Eine Apotheke und drei Babys

, Uhr
Berlin -

Bei Baby Nummer 1 war die Freude in der Burg-Apotheke groß. Als sich Baby 2 ankündigte, jubelten Inhaberin Erika Siebert und ihr neunköpfiges, rein weibliches Team immer noch. Dass kurz darauf das „Triple“ voll wurde, hatte keiner erwartet. Alle drei Mütter sind mittlerweile in Elternzeit und die Kollegen versuchen, den Betrieb am Laufen zu halten. Ersatz wurde nicht für jede gefunden und die Überstunden türmen sich auf.

Wenn die Kollegin schwanger wird: Wie sind eure Erfahrungen? Jetzt mit den Kolleginnen und Kollegen austauschen!
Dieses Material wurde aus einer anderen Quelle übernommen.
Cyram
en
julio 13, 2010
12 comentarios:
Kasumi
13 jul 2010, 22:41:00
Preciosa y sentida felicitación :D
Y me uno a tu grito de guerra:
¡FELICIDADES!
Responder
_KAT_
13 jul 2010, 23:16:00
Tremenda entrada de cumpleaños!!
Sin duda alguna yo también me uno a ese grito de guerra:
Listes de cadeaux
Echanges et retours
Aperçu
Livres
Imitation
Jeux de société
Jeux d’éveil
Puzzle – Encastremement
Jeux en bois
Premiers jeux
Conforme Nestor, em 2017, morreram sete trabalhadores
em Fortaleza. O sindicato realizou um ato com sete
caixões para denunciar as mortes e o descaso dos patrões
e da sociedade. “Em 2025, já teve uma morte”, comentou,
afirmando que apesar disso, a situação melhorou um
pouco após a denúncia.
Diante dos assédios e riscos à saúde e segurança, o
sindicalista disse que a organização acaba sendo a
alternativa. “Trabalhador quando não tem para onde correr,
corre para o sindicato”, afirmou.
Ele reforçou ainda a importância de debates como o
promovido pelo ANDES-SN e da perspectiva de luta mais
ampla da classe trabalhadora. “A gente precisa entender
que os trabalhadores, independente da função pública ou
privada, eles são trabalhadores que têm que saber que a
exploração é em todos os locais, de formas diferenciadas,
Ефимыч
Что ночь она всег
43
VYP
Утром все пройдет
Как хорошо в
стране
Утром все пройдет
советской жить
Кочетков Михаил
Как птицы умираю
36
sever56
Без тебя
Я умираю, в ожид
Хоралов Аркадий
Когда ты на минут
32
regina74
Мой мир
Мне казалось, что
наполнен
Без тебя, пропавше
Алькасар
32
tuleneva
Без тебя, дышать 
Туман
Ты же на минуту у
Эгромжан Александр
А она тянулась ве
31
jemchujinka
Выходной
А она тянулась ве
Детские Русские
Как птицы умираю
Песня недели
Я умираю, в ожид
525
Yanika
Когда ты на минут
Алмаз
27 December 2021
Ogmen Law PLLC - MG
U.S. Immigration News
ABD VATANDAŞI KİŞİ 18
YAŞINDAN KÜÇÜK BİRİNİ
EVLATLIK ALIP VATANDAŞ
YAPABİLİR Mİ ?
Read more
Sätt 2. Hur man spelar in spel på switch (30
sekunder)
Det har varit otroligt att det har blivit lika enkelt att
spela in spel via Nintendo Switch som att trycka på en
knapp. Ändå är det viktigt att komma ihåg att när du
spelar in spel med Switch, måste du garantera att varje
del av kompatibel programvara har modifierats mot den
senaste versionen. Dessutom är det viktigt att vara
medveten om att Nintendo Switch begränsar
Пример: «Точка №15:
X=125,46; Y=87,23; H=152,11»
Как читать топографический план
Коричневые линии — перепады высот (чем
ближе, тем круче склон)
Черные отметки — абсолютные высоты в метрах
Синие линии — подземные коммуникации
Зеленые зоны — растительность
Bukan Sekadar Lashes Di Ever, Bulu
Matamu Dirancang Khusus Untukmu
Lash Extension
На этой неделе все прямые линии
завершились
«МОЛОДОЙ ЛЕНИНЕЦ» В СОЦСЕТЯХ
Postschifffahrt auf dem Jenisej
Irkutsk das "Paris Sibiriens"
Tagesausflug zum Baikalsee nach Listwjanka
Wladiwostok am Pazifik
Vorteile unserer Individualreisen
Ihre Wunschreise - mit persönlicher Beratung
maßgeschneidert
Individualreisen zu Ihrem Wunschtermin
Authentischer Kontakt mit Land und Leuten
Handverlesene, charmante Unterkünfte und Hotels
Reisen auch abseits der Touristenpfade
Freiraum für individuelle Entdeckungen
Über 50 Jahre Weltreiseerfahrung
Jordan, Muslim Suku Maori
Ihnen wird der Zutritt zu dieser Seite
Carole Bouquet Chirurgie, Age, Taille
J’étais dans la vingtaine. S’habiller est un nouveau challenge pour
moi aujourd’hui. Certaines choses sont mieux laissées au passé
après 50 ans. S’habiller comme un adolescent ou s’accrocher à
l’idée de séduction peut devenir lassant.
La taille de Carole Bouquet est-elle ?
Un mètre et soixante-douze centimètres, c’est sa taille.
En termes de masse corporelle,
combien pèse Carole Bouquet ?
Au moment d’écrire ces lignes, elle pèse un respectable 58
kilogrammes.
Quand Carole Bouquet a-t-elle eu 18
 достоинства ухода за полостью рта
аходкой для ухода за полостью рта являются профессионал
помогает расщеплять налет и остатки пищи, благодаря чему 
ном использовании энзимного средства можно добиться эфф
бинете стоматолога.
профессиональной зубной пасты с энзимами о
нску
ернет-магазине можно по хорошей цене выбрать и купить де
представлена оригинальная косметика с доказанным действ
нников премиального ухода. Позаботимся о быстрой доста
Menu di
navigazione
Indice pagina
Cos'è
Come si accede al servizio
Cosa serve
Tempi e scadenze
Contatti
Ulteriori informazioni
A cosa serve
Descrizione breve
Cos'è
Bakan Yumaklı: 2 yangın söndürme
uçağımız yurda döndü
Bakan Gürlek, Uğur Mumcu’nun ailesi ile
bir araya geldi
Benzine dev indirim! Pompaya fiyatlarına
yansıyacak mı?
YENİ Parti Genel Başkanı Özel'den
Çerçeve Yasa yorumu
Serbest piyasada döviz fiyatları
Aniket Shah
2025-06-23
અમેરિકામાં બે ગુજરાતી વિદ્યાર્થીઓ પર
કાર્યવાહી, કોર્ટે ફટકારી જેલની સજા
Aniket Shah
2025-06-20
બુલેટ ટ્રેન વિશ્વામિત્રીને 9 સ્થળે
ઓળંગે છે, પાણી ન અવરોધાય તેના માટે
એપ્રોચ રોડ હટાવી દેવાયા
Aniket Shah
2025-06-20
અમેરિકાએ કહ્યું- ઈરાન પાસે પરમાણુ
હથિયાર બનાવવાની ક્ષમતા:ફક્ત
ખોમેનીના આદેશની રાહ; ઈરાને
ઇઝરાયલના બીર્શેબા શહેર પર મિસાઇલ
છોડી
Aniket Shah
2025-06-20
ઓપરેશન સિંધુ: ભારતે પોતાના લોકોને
Die Burg-Apotheke liegt in Gudensberg bei Kassel. Die Kleinstadt in Nordhessen ist kein Mekka pharmazeutischer Fachkräfte. Das bekam Siebert zu spüren. Die Apothekerin erhielt im vergangenen Jahr gleich dreimal die Nachricht, dass eine Angestellte ein Baby erwartet. Der Alltag des eingespielten Teams wurde ordentlich durcheinandergebracht. Die Chefin musste Ersatz für eine Apothekerin, eine PTA und eine PKA finden.

Die Angestellten der Apotheke sind nicht nur Kollegen: „Wir unternehmen viel privat zusammen“, sagt PTA Priska Theis. Die Mitarbeiter seien bis zu 35 Jahre im Betrieb. „Wir haben einen engen Zusammenhalt, verstehen uns gut und sind kompromissbereit.“ Das seien auch die richtigen Voraussetzungen gewesen, die drei Ausfälle in einem Jahr zu stemmen.

Neue Mitarbeiter seien Mangelware, so Theis. „Überstunden waren programmiert.“ Als die erste Kollegin in Mutterschutz ging, und kurz darauf die nächste wegen eines Beschäftigungsverbots nicht mehr zur Arbeit kam, kompensierten die verbliebenen Mitarbeiter den Ausfall. „Ich war abends meistens zwischen einer halben und einer Stunde länger in der Apotheke“, so Theis.